The artist talks about his new series of large-scale paintings, Requiem, and how his work is influenced by timeless themes such as migration, death and the sea.
Yoan Capote (b. 1977, Pinar del Río, Cuba) makes work that addresses social and political issues of a timeless nature. Coming from and working in Cuba, he is haunted by a history of migration, and this is something he frequently refers to in his work. He makes paintings, sculptures and photographs in which representations of landscape and the sea become metaphorical illustrations of psychological or emotional experiences. He received the Unesco prize during the 7th Havana Biennial, with the artists’ collective DUPP, and he represented Cuba at the 54th Venice Biennale.
For his third solo exhibition at Ben Brown Fine Arts, London, entitled Requiem, he has made a series of large-scale painted seascapes – some stretching up to three and a half metres across. These comprise multiple panels, like the altarpieces in medieval churches. Again referencing migration and death, they have also, unsurprisingly, been affected by the experience of the pandemic.
Capote spoke to Studio International by email in the run-up to the exhibition.
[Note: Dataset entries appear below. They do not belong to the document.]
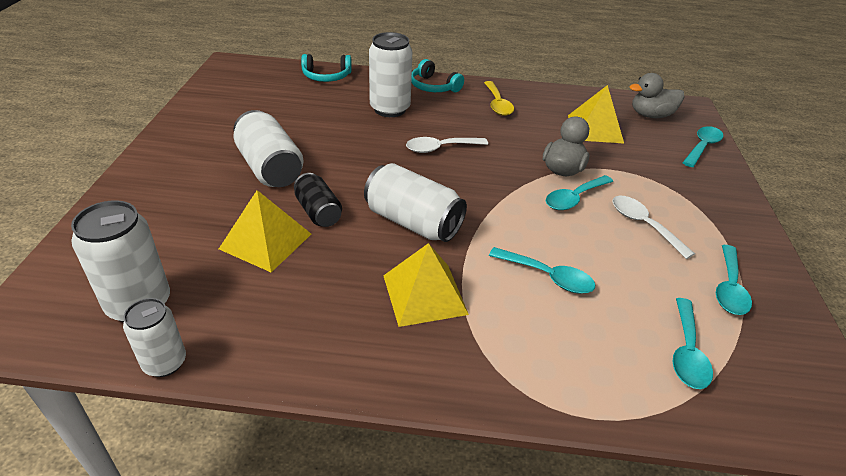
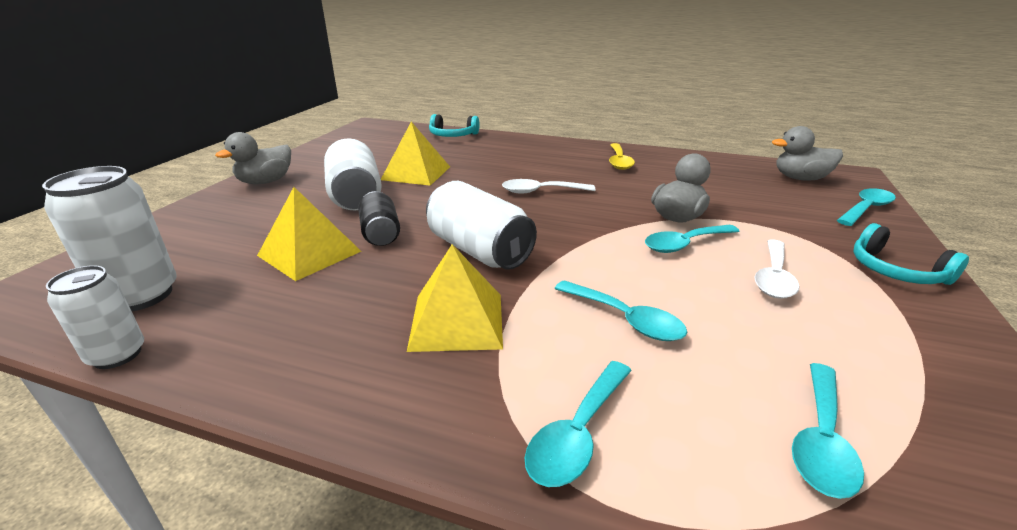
camera: 15 degrees right, 10 degrees down
(167, 157) = (265, 182): none -> grey duck
(390, 109) = (502, 160): white can -> none
(433, 86) = (555, 146): turquoise headphones -> turquoise headphones (895, 271)
(595, 129) = (727, 186): yellow pyramid -> yellow pyramid (416, 173)
(643, 225) = (773, 277): white spoon -> white spoon turned 135 degrees counterclockwise
(729, 288) = (899, 361): turquoise spoon -> turquoise spoon (577, 433)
Anna McNay: Give me a bit of background to the paintings in Requiem. When you paint, do you always paint the sea, or was that just your subject for this exhibition? What made you want to paint it, and are you seeking to capture something literal, or is there a more metaphorical reading to your work?
Yoan Capote: I started working on this new series, entitled Requiem, after my visit to Italy in 2019, where I had the opportunity to take a closer look at works of art from the middle ages and early Renaissance. When I was looking at many of the dramatic scenes depicted in these paintings – the martyrdom of the saints, the final judgment, the expulsion from Paradise – I found many analogies with the suffering, death and anguish of people today. In fact, during that visit, I was very moved by the news about the migrants drowning in the Mediterranean Sea, the heartbreaking images of which bore a sad similarity to what has also happened in the Caribbean Sea. Especially in Cuba, the tragedy of migrants continues to be a visceral issue.
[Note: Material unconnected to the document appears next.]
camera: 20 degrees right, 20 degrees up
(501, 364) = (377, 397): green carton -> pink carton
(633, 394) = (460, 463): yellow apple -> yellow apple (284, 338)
AMc: What does the sea mean to you?
YC: I have a very emotional relationship with the sea, not only because I live on an island, but also because of all the history and spirituality that it evokes. In Cuba, the sea is related to various Catholic and Afro-Cuban deities. But, above all, when a Cuban looks at the sea, he remembers the isolation and pain of thousands of families, as well as feelings of anxiety, or experiences the psychological frustration of inhabiting a divided country, for which the sea is like a wall or a barbed-wire fence delimiting your destiny.
AMc: What makes you work at such a large scale?
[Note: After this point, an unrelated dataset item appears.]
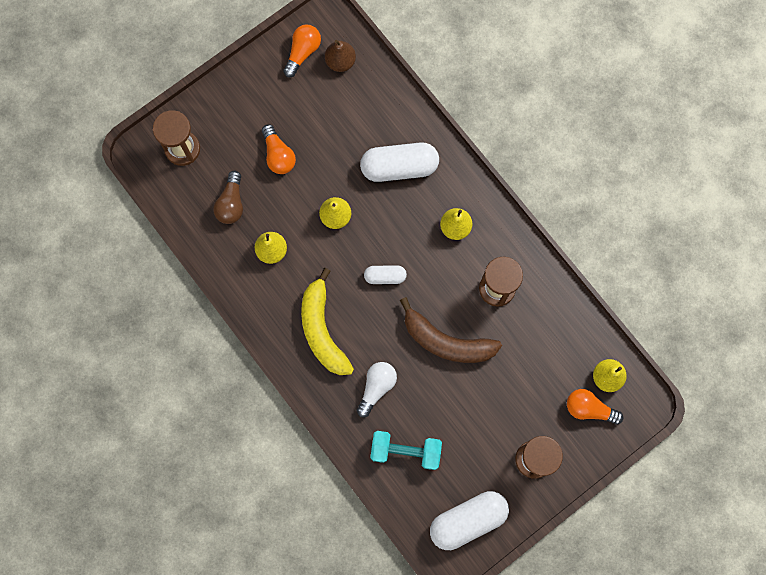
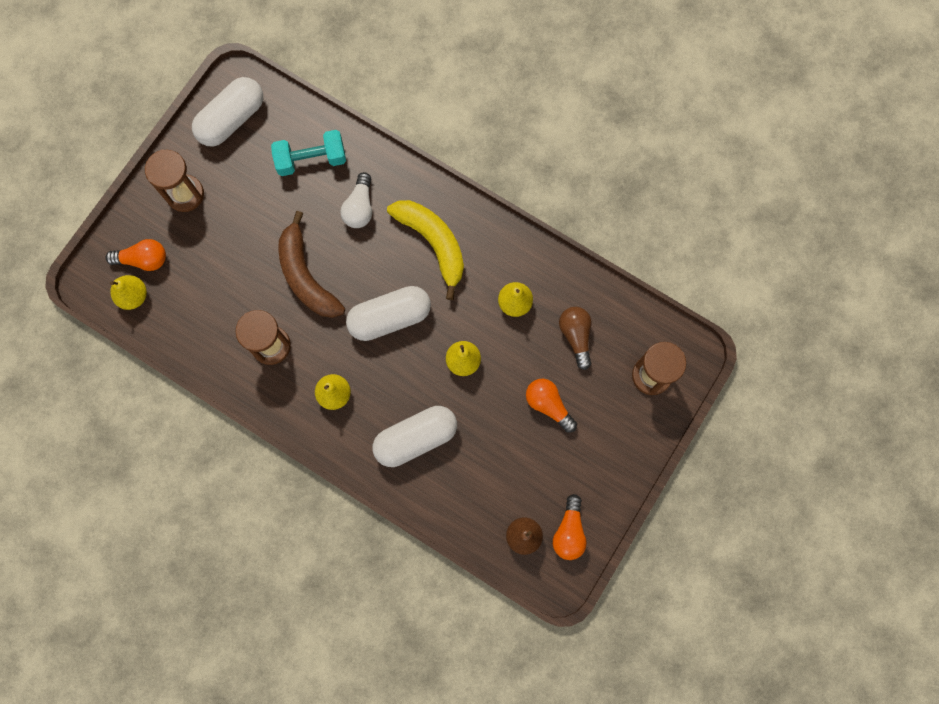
camera: 160 degrees right, 0 degrees up
(385, 276) = (390, 317): white capsule -> white capsule, size x1.88
(446, 341) = (306, 275): brown banana -> brown banana turned 120 degrees counterclockwise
YC: I work at various scales. But it is true that I like to do large-scale works, trying to make the viewer feel embraced by the work and the extension of the horizon. When the public is closer to the piece, they can focus on the aggressiveness and risk of the surface and perceive the real object in dialogue with the representation.
AMc: You frequently incorporate nails and fishhooks into your works. What made you begin to do this? Clearly, they add texture and, clearly, the fishhooks are related to the sea, but tell me more.
YC: Fishhooks are one of the first tools invented by man, an object that has not changed its design for thousands of years. They are universally understood as a symbol of a trap, risk, pain and death. In addition, I am interested in their tactile quality for these works, because, when they are all linked up, they create a metallic surface like an iron curtain or a lacerating wire barrier, which suggests the idea of a border and a political limit, represented by the sea as well.